ASSIGNMENT =>
Copy the material below word for word, omitting the pictures.

SOURCE INFORMATION =>
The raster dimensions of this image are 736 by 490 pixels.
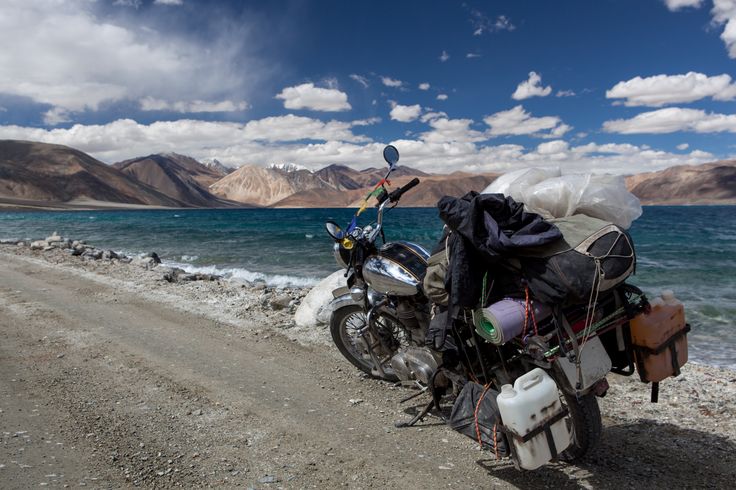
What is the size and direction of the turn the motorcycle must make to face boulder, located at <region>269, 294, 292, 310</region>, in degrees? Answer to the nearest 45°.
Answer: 0° — it already faces it

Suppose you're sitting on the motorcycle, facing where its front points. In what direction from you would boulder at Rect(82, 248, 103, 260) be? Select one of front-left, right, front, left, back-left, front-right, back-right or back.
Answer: front

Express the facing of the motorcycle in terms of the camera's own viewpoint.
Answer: facing away from the viewer and to the left of the viewer

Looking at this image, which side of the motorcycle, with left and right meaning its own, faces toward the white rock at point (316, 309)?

WRITTEN REPLY =>
The raster dimensions of this image are 736 by 490 pixels.
What is the size and direction of the turn the motorcycle must make to face boulder, located at <region>269, 294, 292, 310</region>, in degrees? Answer to the nearest 45°.
Answer: 0° — it already faces it

Suppose you're sitting on the motorcycle, facing where its front points. In what direction from you would boulder at Rect(82, 248, 103, 260) be? Select one of front-left, right, front, left, back-left, front-right, back-right or back.
Answer: front

Express the facing of the motorcycle in terms of the camera's own viewpoint.
Answer: facing away from the viewer and to the left of the viewer

Looking at this image, which side of the motorcycle, with left and right meaning its own, faces toward the white rock at point (316, 309)?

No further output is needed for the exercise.